* **Work order**
Work out how many lines below hold the string "scroll" and state only that figure.

+++

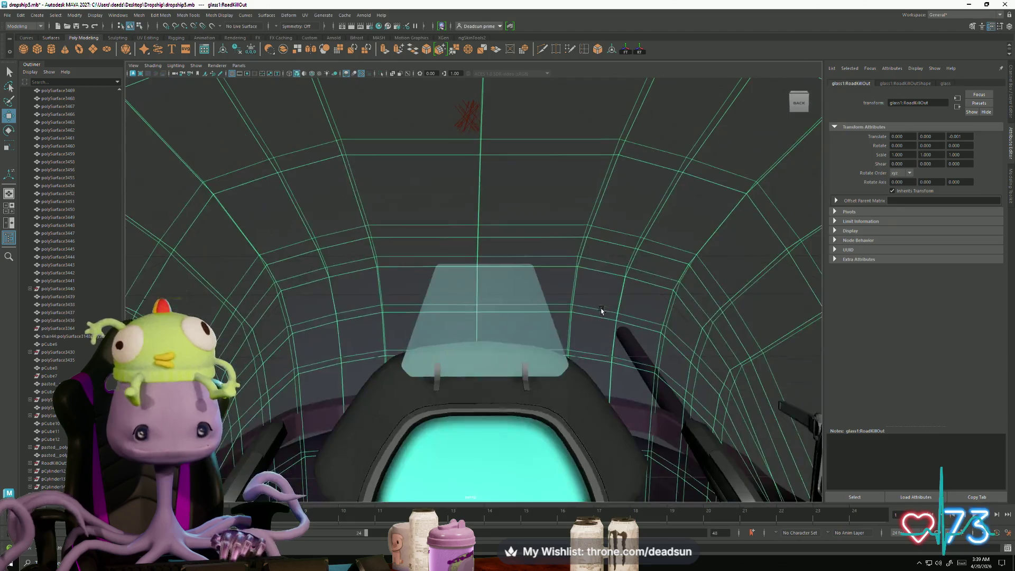
{"action": "mouse_move", "coordinate": [601, 309]}
{"action": "left_mouse_down", "text": "alt"}
{"action": "mouse_move", "coordinate": [597, 320]}
{"action": "mouse_move", "coordinate": [582, 302]}
{"action": "mouse_move", "coordinate": [634, 317]}
{"action": "mouse_move", "coordinate": [596, 329]}
{"action": "mouse_move", "coordinate": [486, 318]}
{"action": "mouse_move", "coordinate": [551, 330]}
{"action": "mouse_move", "coordinate": [634, 319]}
{"action": "mouse_move", "coordinate": [408, 192]}
{"action": "mouse_move", "coordinate": [321, 246]}
{"action": "mouse_move", "coordinate": [385, 245]}
{"action": "left_mouse_up", "text": "alt"}
{"action": "scroll", "coordinate": [482, 315], "scroll_direction": "down", "scroll_amount": 3}
{"action": "scroll", "coordinate": [633, 318], "scroll_direction": "down", "scroll_amount": 5}
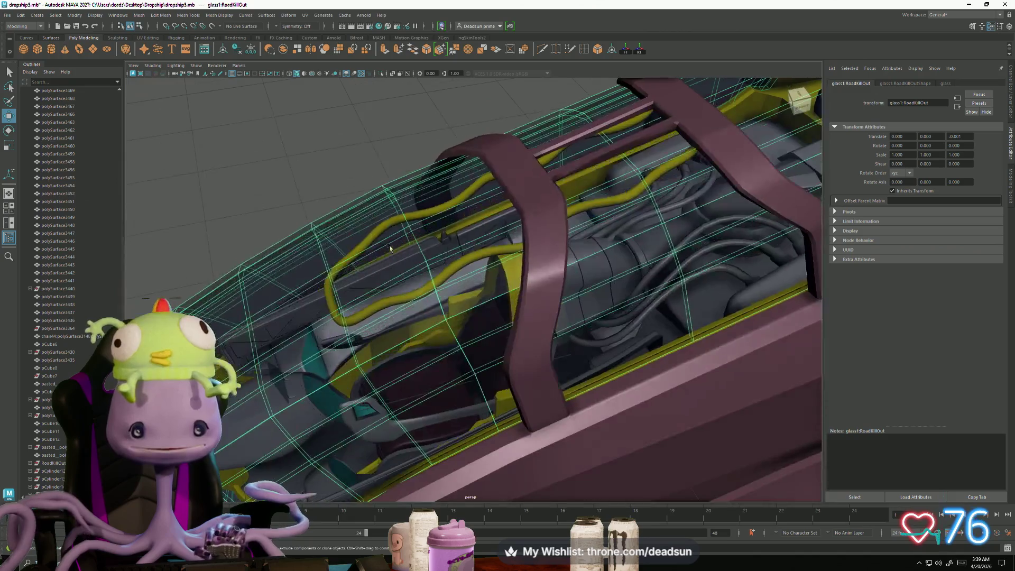
{"action": "key", "text": "ctrl+h"}
{"action": "mouse_move", "coordinate": [467, 268]}
{"action": "left_mouse_down", "text": "alt"}
{"action": "mouse_move", "coordinate": [426, 285]}
{"action": "mouse_move", "coordinate": [392, 266]}
{"action": "mouse_move", "coordinate": [384, 284]}
{"action": "mouse_move", "coordinate": [398, 261]}
{"action": "mouse_move", "coordinate": [362, 269]}
{"action": "mouse_move", "coordinate": [400, 275]}
{"action": "mouse_move", "coordinate": [385, 275]}
{"action": "mouse_move", "coordinate": [432, 298]}
{"action": "mouse_move", "coordinate": [403, 277]}
{"action": "mouse_move", "coordinate": [443, 281]}
{"action": "mouse_move", "coordinate": [369, 335]}
{"action": "mouse_move", "coordinate": [443, 313]}
{"action": "mouse_move", "coordinate": [350, 338]}
{"action": "mouse_move", "coordinate": [459, 389]}
{"action": "mouse_move", "coordinate": [440, 389]}
{"action": "mouse_move", "coordinate": [437, 340]}
{"action": "left_mouse_up", "text": "alt"}
{"action": "mouse_move", "coordinate": [626, 327]}
{"action": "left_mouse_down", "text": "alt"}
{"action": "mouse_move", "coordinate": [513, 217]}
{"action": "mouse_move", "coordinate": [366, 343]}
{"action": "mouse_move", "coordinate": [539, 267]}
{"action": "mouse_move", "coordinate": [416, 316]}
{"action": "left_mouse_up", "text": "alt"}
{"action": "right_click_drag", "start_coordinate": [416, 316], "coordinate": [599, 384], "text": "alt"}
{"action": "left_click_drag", "start_coordinate": [598, 384], "coordinate": [576, 364], "text": "alt"}
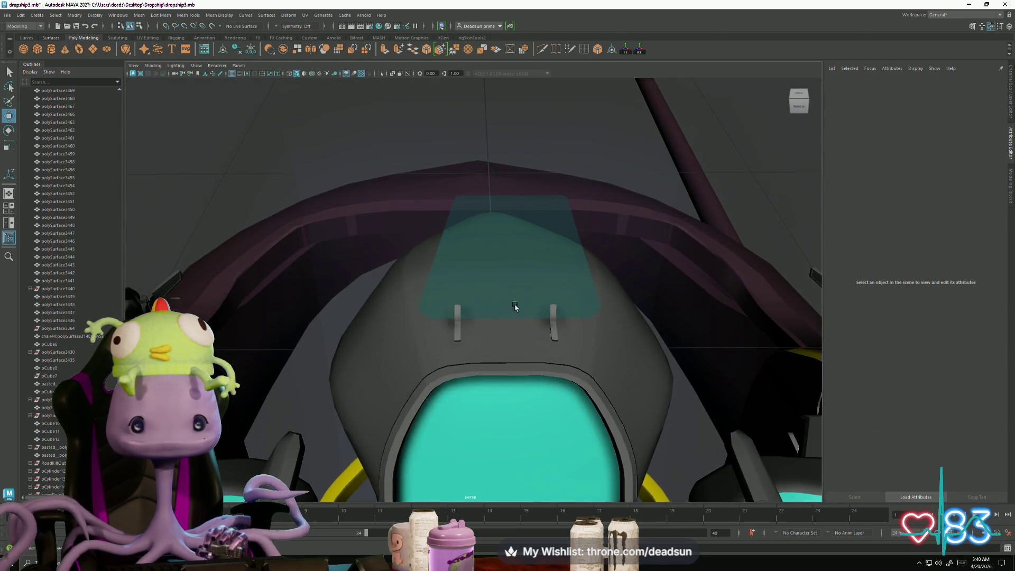
{"action": "mouse_move", "coordinate": [315, 274]}
{"action": "left_mouse_down", "text": "alt"}
{"action": "mouse_move", "coordinate": [288, 256]}
{"action": "mouse_move", "coordinate": [457, 356]}
{"action": "left_mouse_up", "text": "alt"}
{"action": "left_click", "coordinate": [503, 379]}
{"action": "mouse_move", "coordinate": [503, 379]}
{"action": "left_mouse_down", "text": "alt"}
{"action": "mouse_move", "coordinate": [430, 344]}
{"action": "mouse_move", "coordinate": [430, 369]}
{"action": "mouse_move", "coordinate": [411, 376]}
{"action": "mouse_move", "coordinate": [476, 415]}
{"action": "mouse_move", "coordinate": [542, 414]}
{"action": "mouse_move", "coordinate": [492, 382]}
{"action": "left_mouse_up", "text": "alt"}
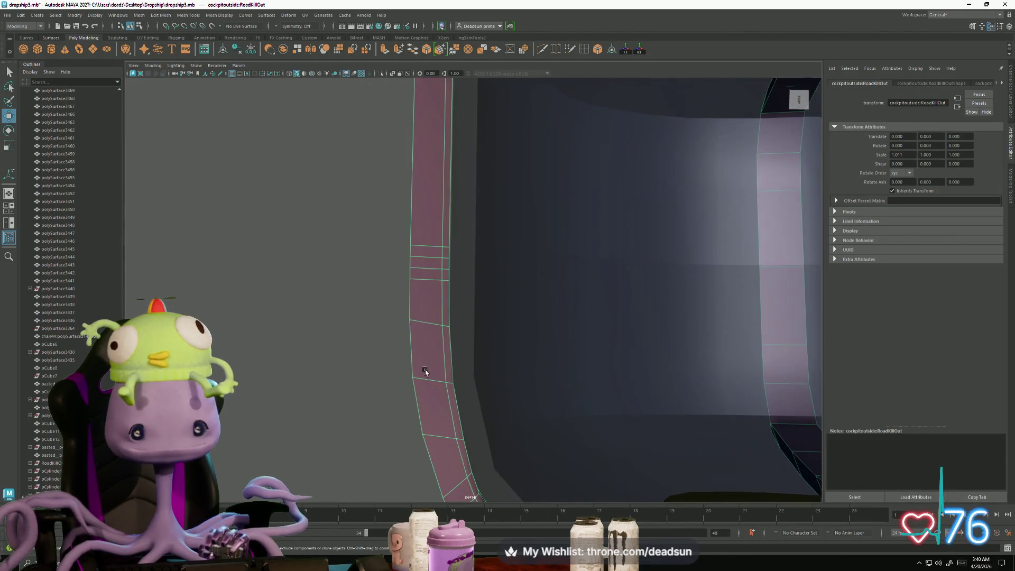
{"action": "right_click_drag", "start_coordinate": [392, 321], "coordinate": [392, 321]}
{"action": "mouse_move", "coordinate": [374, 363]}
{"action": "left_mouse_down"}
{"action": "mouse_move", "coordinate": [431, 394]}
{"action": "mouse_move", "coordinate": [458, 392]}
{"action": "left_mouse_up"}
{"action": "mouse_move", "coordinate": [412, 369]}
{"action": "left_mouse_down", "text": "alt"}
{"action": "mouse_move", "coordinate": [405, 465]}
{"action": "mouse_move", "coordinate": [415, 492]}
{"action": "mouse_move", "coordinate": [375, 515]}
{"action": "left_mouse_up", "text": "alt"}
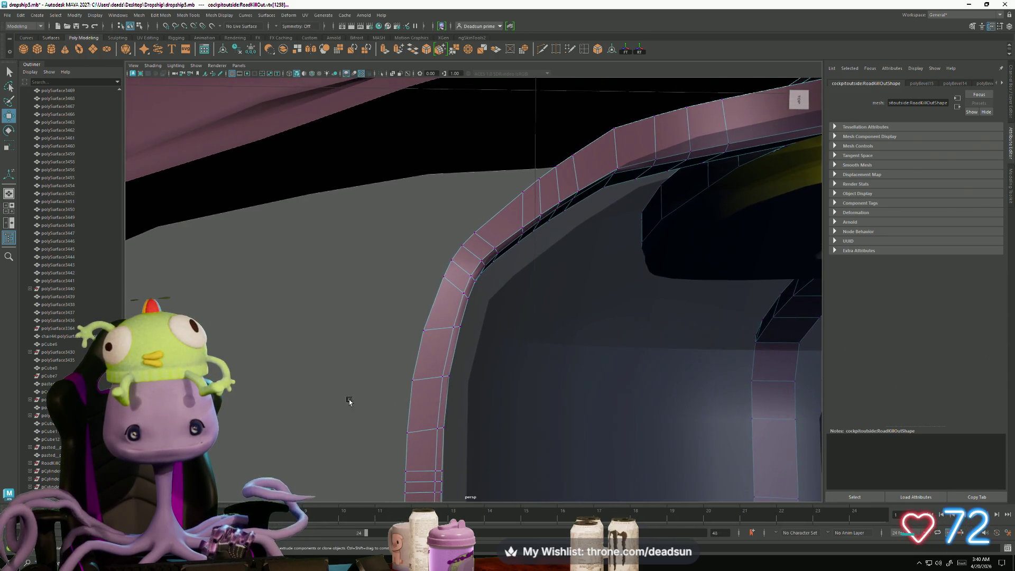
{"action": "mouse_move", "coordinate": [492, 428]}
{"action": "left_mouse_down", "text": "alt"}
{"action": "mouse_move", "coordinate": [272, 344]}
{"action": "mouse_move", "coordinate": [402, 338]}
{"action": "left_mouse_up", "text": "alt"}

+++

* **Output below**
2